İsveç Nobel Komitesi zamanın ruhuna uygun davranıp üç kadına Nobel Barış Ödülü verdi. Karar o kadar doğru, o kadar yerinde ki söyleyecek söz bulmak zor! Türkiye'de iktidar kabalığının, adaletsizliğin ve elli yaş üstü karaktersizlik örneklerinin zirve yaptığı bir zaman diliminde, dünyada bu kadar güzel şeylerin olması inanılmaz -ve Türkiye için de çok umut verici. Kadınlar, yükselen yeni değerlerin sahipleri olarak, erkeklerden çok daha güçlüler. Herkesin bunu iyi anlaması gerek.
Nobel Komitesi herşeyden önce kadınsı değerleri ve kadınların yükselen gücünü ödüllendirmiştir. Burada ödüllendirilen değerlerin ne olduklarına ve nasıl işlediklerine kısaca dikkat çekmek istiyoruz.
Komitenin ödüllendirdiği Liberyalı iki kadın, birer başarı örneği.
1822'de kurulan ve Afrika'nın en eski Cumhuriyeti olan Liberya'da 1989'dan 2003'e kadar süren iç savaşta 250 bin insan öldü.
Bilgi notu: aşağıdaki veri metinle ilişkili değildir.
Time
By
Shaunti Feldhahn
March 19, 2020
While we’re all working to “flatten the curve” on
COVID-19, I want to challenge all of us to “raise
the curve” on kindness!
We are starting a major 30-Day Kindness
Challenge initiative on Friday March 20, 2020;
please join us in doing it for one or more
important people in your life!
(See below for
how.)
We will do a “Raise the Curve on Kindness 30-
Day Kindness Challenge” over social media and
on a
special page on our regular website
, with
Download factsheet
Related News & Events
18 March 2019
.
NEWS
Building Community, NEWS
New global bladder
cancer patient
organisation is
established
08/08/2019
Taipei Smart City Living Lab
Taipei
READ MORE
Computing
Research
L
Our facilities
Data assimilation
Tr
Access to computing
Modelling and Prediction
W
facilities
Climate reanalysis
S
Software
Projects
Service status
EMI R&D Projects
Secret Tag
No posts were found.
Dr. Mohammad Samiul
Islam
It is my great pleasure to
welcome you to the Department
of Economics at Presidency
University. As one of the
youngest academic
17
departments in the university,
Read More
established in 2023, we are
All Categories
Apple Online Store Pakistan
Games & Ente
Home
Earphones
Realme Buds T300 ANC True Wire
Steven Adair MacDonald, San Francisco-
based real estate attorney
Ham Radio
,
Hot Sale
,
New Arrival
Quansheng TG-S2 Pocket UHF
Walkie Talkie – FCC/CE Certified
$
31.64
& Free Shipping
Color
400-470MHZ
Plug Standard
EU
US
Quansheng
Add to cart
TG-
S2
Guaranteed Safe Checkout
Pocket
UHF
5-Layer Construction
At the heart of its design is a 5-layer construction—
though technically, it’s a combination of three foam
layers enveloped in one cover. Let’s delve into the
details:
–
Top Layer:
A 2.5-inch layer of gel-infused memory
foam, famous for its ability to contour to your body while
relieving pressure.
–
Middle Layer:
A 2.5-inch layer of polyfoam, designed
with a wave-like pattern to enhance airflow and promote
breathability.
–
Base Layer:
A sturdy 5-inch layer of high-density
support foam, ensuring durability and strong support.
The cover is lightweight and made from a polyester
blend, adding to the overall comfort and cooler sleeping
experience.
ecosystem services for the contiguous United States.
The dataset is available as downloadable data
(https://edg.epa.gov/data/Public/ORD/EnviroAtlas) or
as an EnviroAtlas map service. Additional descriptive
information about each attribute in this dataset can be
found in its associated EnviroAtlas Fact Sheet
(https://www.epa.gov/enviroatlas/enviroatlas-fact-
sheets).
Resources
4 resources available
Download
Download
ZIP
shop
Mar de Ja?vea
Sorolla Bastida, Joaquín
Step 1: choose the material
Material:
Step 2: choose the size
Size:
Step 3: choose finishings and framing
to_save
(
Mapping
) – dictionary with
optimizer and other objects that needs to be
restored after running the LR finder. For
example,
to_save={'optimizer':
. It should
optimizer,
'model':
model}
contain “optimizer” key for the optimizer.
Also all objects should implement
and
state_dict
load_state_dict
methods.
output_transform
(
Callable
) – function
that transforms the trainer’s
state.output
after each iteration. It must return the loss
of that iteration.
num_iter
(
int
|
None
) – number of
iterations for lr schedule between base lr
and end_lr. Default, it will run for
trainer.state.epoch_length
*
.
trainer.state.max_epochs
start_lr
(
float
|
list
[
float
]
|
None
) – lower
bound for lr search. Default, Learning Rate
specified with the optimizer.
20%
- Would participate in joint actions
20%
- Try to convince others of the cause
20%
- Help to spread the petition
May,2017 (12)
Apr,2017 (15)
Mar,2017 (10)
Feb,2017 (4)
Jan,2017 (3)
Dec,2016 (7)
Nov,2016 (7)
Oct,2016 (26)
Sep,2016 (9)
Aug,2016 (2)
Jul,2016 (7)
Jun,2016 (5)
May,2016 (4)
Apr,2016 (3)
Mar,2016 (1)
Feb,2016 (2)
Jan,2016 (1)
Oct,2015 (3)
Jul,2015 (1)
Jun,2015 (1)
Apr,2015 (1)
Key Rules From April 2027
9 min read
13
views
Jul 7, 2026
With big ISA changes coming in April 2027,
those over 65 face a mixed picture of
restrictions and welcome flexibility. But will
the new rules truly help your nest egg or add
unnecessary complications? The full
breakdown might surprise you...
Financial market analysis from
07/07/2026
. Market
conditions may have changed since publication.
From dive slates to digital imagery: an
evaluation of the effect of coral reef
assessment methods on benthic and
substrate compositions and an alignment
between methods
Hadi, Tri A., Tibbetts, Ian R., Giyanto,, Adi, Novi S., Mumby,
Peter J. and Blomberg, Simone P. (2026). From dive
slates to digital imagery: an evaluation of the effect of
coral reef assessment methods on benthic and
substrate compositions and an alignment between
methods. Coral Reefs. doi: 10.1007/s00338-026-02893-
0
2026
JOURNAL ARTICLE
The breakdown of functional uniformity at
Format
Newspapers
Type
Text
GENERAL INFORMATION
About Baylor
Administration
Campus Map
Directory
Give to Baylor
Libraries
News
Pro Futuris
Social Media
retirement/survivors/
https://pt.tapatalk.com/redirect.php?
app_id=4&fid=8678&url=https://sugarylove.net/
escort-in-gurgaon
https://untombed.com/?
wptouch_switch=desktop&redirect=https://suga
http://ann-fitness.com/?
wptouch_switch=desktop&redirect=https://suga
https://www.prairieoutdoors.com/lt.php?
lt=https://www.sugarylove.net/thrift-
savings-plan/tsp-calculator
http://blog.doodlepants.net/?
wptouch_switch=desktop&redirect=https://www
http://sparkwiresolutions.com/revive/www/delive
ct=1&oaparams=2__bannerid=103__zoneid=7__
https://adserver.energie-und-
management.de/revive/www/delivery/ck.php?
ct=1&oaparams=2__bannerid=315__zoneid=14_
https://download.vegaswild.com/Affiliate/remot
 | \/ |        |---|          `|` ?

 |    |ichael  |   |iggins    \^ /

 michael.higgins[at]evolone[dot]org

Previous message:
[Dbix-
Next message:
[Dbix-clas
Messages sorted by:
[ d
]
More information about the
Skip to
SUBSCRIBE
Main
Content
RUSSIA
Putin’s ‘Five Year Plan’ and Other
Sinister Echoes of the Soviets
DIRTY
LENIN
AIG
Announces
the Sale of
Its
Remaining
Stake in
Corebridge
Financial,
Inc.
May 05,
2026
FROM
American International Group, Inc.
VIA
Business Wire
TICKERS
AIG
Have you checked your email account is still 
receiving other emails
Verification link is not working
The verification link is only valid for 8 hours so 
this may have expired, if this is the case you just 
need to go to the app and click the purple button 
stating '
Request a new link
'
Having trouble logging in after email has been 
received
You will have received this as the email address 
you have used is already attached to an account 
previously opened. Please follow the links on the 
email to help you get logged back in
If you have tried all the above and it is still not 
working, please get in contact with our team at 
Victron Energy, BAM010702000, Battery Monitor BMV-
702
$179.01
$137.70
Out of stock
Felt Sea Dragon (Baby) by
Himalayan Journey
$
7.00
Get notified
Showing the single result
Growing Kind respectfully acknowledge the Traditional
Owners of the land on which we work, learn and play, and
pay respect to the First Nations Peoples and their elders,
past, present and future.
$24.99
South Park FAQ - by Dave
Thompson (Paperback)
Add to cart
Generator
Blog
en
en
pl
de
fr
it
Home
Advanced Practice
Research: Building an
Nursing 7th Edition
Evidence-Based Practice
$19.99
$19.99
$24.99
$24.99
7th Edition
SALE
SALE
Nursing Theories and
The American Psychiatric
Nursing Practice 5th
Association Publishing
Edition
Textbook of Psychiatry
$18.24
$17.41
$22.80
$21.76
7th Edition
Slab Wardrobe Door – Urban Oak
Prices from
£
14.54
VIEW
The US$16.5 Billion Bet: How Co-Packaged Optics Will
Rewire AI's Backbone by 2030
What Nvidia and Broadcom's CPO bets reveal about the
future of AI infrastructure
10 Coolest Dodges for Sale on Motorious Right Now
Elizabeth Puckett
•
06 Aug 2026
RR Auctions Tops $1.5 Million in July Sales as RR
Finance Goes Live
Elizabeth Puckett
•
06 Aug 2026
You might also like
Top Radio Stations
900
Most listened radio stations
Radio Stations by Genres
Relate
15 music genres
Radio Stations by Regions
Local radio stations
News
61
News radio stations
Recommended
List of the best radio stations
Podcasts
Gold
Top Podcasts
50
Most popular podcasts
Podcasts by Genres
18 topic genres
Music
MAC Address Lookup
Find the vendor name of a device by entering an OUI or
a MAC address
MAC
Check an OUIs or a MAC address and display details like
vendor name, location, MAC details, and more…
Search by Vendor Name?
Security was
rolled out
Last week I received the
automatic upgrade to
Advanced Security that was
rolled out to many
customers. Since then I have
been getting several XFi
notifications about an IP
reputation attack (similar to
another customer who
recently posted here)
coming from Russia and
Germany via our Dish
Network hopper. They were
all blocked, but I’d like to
Ödül alan Liberyalı kadınlardan ilki, Afrika'nın ilk ve tek kadın devlet başkanı "Ma Ellen", halk ona bu adı takmış. Ellen Johnson Sirleaf, ülkede "American Liberians" denen imtiyazlı zengin sınıftan. Erkeklerin anladığı anlamda da güçlü bir kadın. Ona "Batı Afrika'nın Thatcher'ı" da diyorlar. Etnik ayrım üzerinden yürüyen iç savaşta, etnik ayrımlar ötesi bir politika izledi. İki lafın başında "Benim Türküm, benim Kürdüm, benim Çerkesim" diyen neoliberal politikacılara karşı Türkiye'de de izlenmesi gereken cinsten bir politika örneğiydi. Kadınların her bakımdan korunması ve sosyal güvencesi için mücadele ederken, bir taraftan da onların siyasi kararlara katılımlarının yükselmesi için çalıştı. Zaten siyasi kararlarda kadınların daha büyük pay sahibi olması demek, daha makul ve daha adil kararların alınması demektir...
("Oğlum sana söylüyorum, damadım sen anla!)
İkinci Liberyalı kadın, tam bir kadınsı mücadele türü uygulayıp çok başarılı oldu. Leymah Roberta Gbowee, altı çocuk annesi. Bu kadını Türkiye'de gazeteler, önderlik ettiği "Sex boykotu" ile tanıttılar! (Tabii çok daha fazlasını yaptı.) "Savaşmakta ısrar eden erkeklerinizle yatmayın" dedi ve erkekler çabucak pes etti! Liberya'da çocuk askerler vardı, "Onları ancak biz, yani onların anneleri durdurabiliriz" dedi ve durdurdu. Çocuklar onların sözünü dinlediler -insan yan savaşı kazandı. Gbowee, "Women Peace and Security Network Afrika" adlı örgütünün üyelerini, "Beyaz örtülü kadınlar ordusu" diye adlandırıyor. Nasıl mı savaşıyorlar?
Beyaz örtülerini takıp toplu halde dua ediyorlar...
Sonunda erkeklerin katılaşmış yüreklerine dokunmayı ve onları durdurmayı başardılar.
Ödül alan üçüncü kadın bir Yemenli...
Arap Baharı'nın kahraman kadınlarından. O da kadın hakları için mücadele ediyor. Tevekkül Kerman, Ortadoğu tipi İslamî/islamcı toplumların kadınları otomatikman baskı altında tutan maçoegemen yapısına karşı sağlam bir başkaldırının sembolü haline geldi. Arap Baharı'nın özelliği, tüm yeni direnişler gibi önderliksiz ve anonimdi. Ama o dikkat çekti. Çünkü Yemen'in "tek adam"ı despot Abdullah Salih'e karşı yapılan gösteriye katılan sadece iki kadından biriydi. Onu gören kadınlar da, "Müslüman kadın evde oturur!" devrinin sona erdiğini anlayıp gösterilere katıldılar. Bu, tam bir devrimdi kadınlar için. Bukadarla kalmadı, Tevekkül Kerman, Yemen despotuna karşı yükselen muhalefetin sözcüsü oldu...
Bu üç güzel kadına iyi bakın, onlar ve onlar gibiler geleceği temsil ediyorlar...
Despotları onlar dürüyorlar -hem de düzgün, tertemiz, uçları üstüste gelecek şekilde!